Tuesday, January 1, 2013

White Oleander

White Oleander is a universe-expanding, skin-thickening book. It is rough and empowering. It grants readers a connection to people, both ordinary and extraordinary, with all their frailties, their flaws, their beauty, their games, their will. It is poetically realistic.  Some of my favorite quotes from it:
  • Loneliness is the human condition. Cultivate it. The way it tunnels into you and allows your soul room to grow.
  •  That beautiful girl, she was a universe, bearer of the words that rang like gongs, that tumbled like flutes made of human bones.
  •  I realized I was exactly where she wanted me, safely unhappy…a prisoner…brewing into an artist, someone she might want to know someday. When all I wanted was for her to see me now.
  • This was an artist’s stare, attentive to detail, taking in the truth without preconceptions.
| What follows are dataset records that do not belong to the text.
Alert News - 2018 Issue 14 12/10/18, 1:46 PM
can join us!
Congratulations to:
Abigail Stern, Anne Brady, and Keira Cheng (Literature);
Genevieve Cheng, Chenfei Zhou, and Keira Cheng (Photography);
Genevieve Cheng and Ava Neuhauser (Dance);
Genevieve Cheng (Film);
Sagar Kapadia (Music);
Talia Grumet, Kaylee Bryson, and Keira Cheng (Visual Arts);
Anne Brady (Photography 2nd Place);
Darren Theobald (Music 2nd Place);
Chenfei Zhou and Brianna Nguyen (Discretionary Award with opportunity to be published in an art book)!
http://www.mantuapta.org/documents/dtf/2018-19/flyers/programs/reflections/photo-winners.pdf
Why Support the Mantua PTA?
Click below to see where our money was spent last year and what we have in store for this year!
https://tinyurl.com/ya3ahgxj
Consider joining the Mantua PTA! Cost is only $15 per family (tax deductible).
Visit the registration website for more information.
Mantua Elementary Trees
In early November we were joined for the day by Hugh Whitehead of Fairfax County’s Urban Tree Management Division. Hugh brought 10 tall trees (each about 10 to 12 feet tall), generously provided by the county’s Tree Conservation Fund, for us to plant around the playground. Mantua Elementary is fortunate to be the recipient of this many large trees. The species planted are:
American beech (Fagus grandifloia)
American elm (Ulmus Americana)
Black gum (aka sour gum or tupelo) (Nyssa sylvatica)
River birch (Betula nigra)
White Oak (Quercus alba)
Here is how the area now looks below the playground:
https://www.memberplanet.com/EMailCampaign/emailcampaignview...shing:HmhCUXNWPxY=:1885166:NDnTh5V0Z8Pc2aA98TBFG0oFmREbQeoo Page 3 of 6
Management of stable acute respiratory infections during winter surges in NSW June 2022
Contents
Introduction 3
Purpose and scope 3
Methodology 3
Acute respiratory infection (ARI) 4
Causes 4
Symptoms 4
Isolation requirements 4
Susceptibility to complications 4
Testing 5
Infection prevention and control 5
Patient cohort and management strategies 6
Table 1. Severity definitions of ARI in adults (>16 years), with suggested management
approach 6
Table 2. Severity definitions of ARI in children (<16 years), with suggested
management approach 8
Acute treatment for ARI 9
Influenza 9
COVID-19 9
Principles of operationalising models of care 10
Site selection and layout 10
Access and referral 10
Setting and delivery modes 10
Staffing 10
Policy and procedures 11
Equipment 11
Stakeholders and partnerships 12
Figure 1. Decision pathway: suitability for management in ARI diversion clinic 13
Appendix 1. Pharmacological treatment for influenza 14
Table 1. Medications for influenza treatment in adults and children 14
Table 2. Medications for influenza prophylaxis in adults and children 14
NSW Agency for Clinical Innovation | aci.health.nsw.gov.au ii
  • That was the thing about words, they were clear and specific—chair, eye, stone—but when you talked about feelings, words were too stiff, they were this and not that, they couldn't include all the meanings. In defining, they always left something out.
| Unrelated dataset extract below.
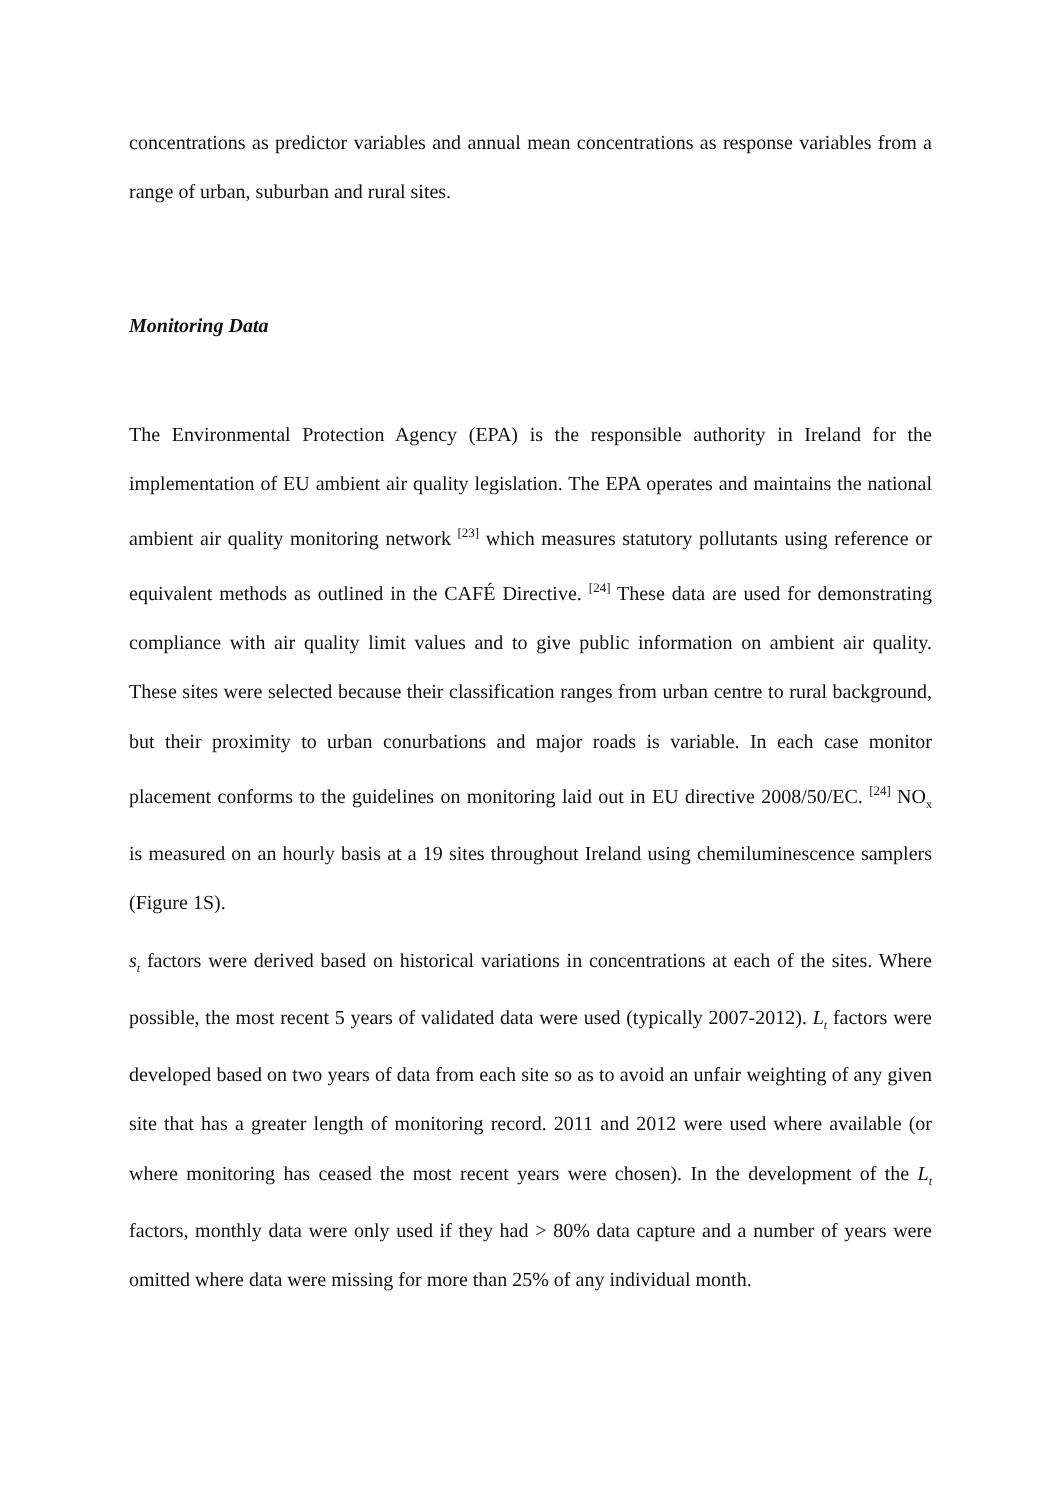concentrations as predictor variables and annual mean concentrations as response variables from a range of urban, suburban and rural sites.
Monitoring Data
The Environmental Protection Agency (EPA) is the responsible authority in Ireland for the implementation of EU ambient air quality legislation. The EPA operates and maintains the national ambient air quality monitoring network <sup>[23]</sup> which measures statutory pollutants using reference or equivalent methods as outlined in the CAFÉ Directive. <sup>[24]</sup> These data are used for demonstrating compliance with air quality limit values and to give public information on ambient air quality. These sites were selected because their classification ranges from urban centre to rural background, but their proximity to urban conurbations and major roads is variable. In each case monitor placement conforms to the guidelines on monitoring laid out in EU directive 2008/50/EC. <sup>[24]</sup> NO<sub>x</sub> is measured on an hourly basis at a 19 sites throughout Ireland using chemiluminescence samplers (Figure 1S).
s<sub>t</sub> factors were derived based on historical variations in concentrations at each of the sites. Where possible, the most recent 5 years of validated data were used (typically 2007-2012). L<sub>t</sub> factors were developed based on two years of data from each site so as to avoid an unfair weighting of any given site that has a greater length of monitoring record. 2011 and 2012 were used where available (or where monitoring has ceased the most recent years were chosen). In the development of the L<sub>t</sub> factors, monthly data were only used if they had > 80% data capture and a number of years were omitted where data were missing for more than 25% of any individual month.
  •             Life should always be like this…Like lingering over a good meal. Unfortunately, most people have no talent for it…As soon as they start one thing, they want it to be over with, so they can start on the next.
  • The mistrust of heights is the mistrust of self, you don’t know whether you’re going to jump.
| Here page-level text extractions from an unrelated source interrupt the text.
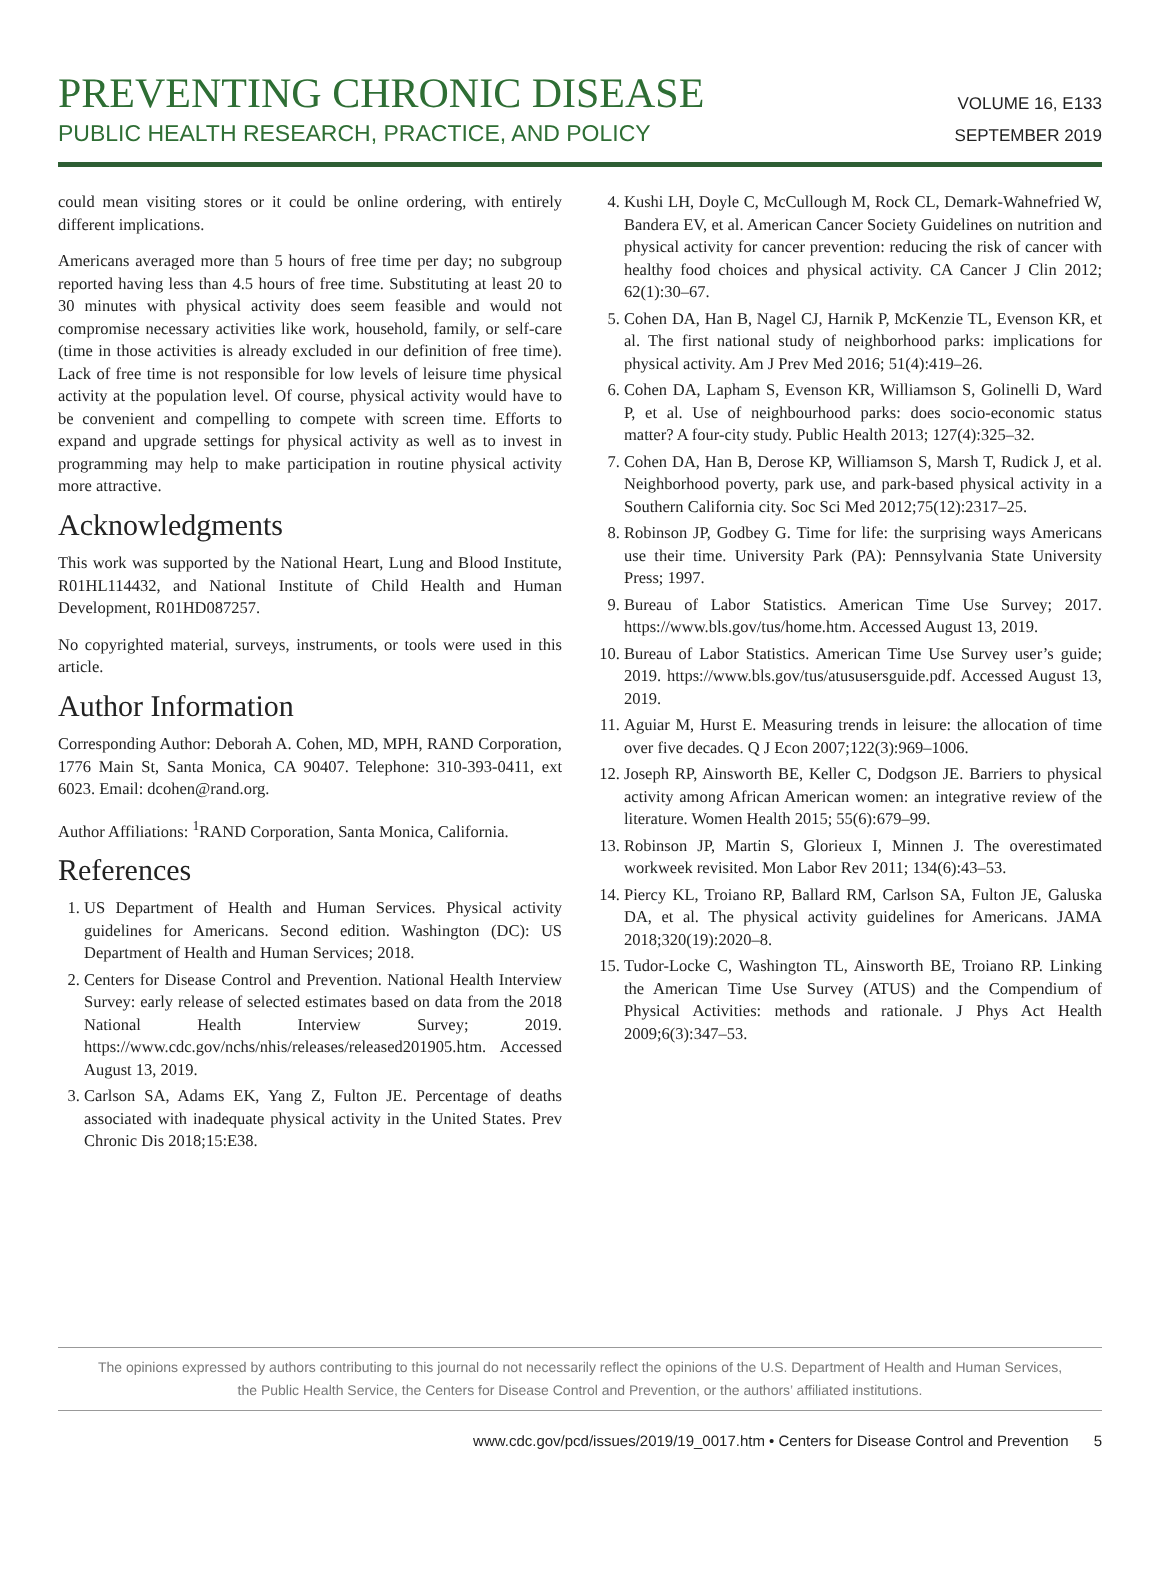PREVENTING CHRONIC DISEASE
PUBLIC HEALTH RESEARCH, PRACTICE, AND POLICY
VOLUME 16, E133
SEPTEMBER 2019
could mean visiting stores or it could be online ordering, with entirely different implications.
Americans averaged more than 5 hours of free time per day; no subgroup reported having less than 4.5 hours of free time. Substituting at least 20 to 30 minutes with physical activity does seem feasible and would not compromise necessary activities like work, household, family, or self-care (time in those activities is already excluded in our definition of free time). Lack of free time is not responsible for low levels of leisure time physical activity at the population level. Of course, physical activity would have to be convenient and compelling to compete with screen time. Efforts to expand and upgrade settings for physical activity as well as to invest in programming may help to make participation in routine physical activity more attractive.
Acknowledgments
This work was supported by the National Heart, Lung and Blood Institute, R01HL114432, and National Institute of Child Health and Human Development, R01HD087257.
No copyrighted material, surveys, instruments, or tools were used in this article.
Author Information
Corresponding Author: Deborah A. Cohen, MD, MPH, RAND Corporation, 1776 Main St, Santa Monica, CA 90407. Telephone: 310-393-0411, ext 6023. Email: dcohen@rand.org.
Author Affiliations: <sup>1</sup>RAND Corporation, Santa Monica, California.
References
1. US Department of Health and Human Services. Physical activity guidelines for Americans. Second edition. Washington (DC): US Department of Health and Human Services; 2018.
2. Centers for Disease Control and Prevention. National Health Interview Survey: early release of selected estimates based on data from the 2018 National Health Interview Survey; 2019. https://www.cdc.gov/nchs/nhis/releases/released201905.htm. Accessed August 13, 2019.
3. Carlson SA, Adams EK, Yang Z, Fulton JE. Percentage of deaths associated with inadequate physical activity in the United States. Prev Chronic Dis 2018;15:E38.
4. Kushi LH, Doyle C, McCullough M, Rock CL, Demark-Wahnefried W, Bandera EV, et al. American Cancer Society Guidelines on nutrition and physical activity for cancer prevention: reducing the risk of cancer with healthy food choices and physical activity. CA Cancer J Clin 2012; 62(1):30–67.
5. Cohen DA, Han B, Nagel CJ, Harnik P, McKenzie TL, Evenson KR, et al. The first national study of neighborhood parks: implications for physical activity. Am J Prev Med 2016; 51(4):419–26.
6. Cohen DA, Lapham S, Evenson KR, Williamson S, Golinelli D, Ward P, et al. Use of neighbourhood parks: does socio-economic status matter? A four-city study. Public Health 2013; 127(4):325–32.
7. Cohen DA, Han B, Derose KP, Williamson S, Marsh T, Rudick J, et al. Neighborhood poverty, park use, and park-based physical activity in a Southern California city. Soc Sci Med 2012;75(12):2317–25.
8. Robinson JP, Godbey G. Time for life: the surprising ways Americans use their time. University Park (PA): Pennsylvania State University Press; 1997.
9. Bureau of Labor Statistics. American Time Use Survey; 2017. https://www.bls.gov/tus/home.htm. Accessed August 13, 2019.
10. Bureau of Labor Statistics. American Time Use Survey user’s guide; 2019. https://www.bls.gov/tus/atususersguide.pdf. Accessed August 13, 2019.
11. Aguiar M, Hurst E. Measuring trends in leisure: the allocation of time over five decades. Q J Econ 2007;122(3):969–1006.
12. Joseph RP, Ainsworth BE, Keller C, Dodgson JE. Barriers to physical activity among African American women: an integrative review of the literature. Women Health 2015; 55(6):679–99.
13. Robinson JP, Martin S, Glorieux I, Minnen J. The overestimated workweek revisited. Mon Labor Rev 2011; 134(6):43–53.
14. Piercy KL, Troiano RP, Ballard RM, Carlson SA, Fulton JE, Galuska DA, et al. The physical activity guidelines for Americans. JAMA 2018;320(19):2020–8.
15. Tudor-Locke C, Washington TL, Ainsworth BE, Troiano RP. Linking the American Time Use Survey (ATUS) and the Compendium of Physical Activities: methods and rationale. J Phys Act Health 2009;6(3):347–53.
The opinions expressed by authors contributing to this journal do not necessarily reflect the opinions of the U.S. Department of Health and Human Services,
the Public Health Service, the Centers for Disease Control and Prevention, or the authors’ affiliated institutions.
www.cdc.gov/pcd/issues/2019/19_0017.htm • Centers for Disease Control and Prevention 5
  •  His guitar bore his longing up into the darkness like sparks, a music profound in its objectless desire, beautiful beyond solace or solution.
  •  A man I wanted like falling.
  • Feel the music, Astrid. Don't look at me. Close your eyes and be inside it.
  • How could anybody confuse truth with beauty, I thought as I looked at him. Truth came with sunken eyes, bony or scarred, decayed. Its teeth were bad, its hair gray and unkempt. While beauty was empty as a gourd, vain as a parakeet. But it had power. It smelled of musk and oranges and made you close your eyes in a prayer.
  • The artist is the phoenix who burns to emerge.
  • The mind was so thin, barely a spiderweb, with all its fine thoughts, aspirations, and beliefs in its own importance. Watch how easily it unravels, evaporates under the first lick of pain.
  • I liked Berlin. The city and I understood each other. I liked that they left the bombed-out hulk of the Kaiser Wilhelm church as a monument to loss. Nobody forgot anything here. In Berlin, you had to wrestle with the past, you had to build on the ruins, inside them. It wasn’t like America, where we scraped the earth clean, thinking we could start again every time. We hadn’t learned yet, that there was no such thing as an empty canvas.
  • We were the wild children with all the talent.